──────── Given entries ────────

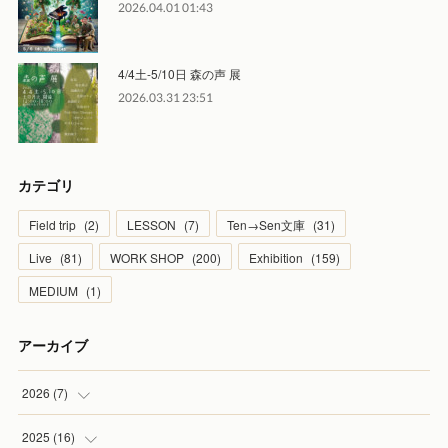
2026.04.01 01:43
4/4土-5/10日 森の声 展
2026.03.31 23:51
カテゴリ
Field trip
(
2
)
LESSON
(
7
)
Ten→Sen文庫
(
31
)
Live
(
81
)
WORK SHOP
(
200
)
Exhibition
(
159
)
MEDIUM
(
1
)
アーカイブ
2026
(
7
)
(
1
)
2025
(
16
)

────────

Restate the listing word for word. Pictures do not belong in the copy.

» Solution for this problem
2026.04.01 01:43
4/4土-5/10日 森の声 展
2026.03.31 23:51
カテゴリ
Field trip
(
2
)
LESSON
(
7
)
Ten→Sen文庫
(
31
)
Live
(
81
)
WORK SHOP
(
200
)
Exhibition
(
159
)
MEDIUM
(
1
)
アーカイブ
2026
(
7
)
(
1
)
2025
(
16
)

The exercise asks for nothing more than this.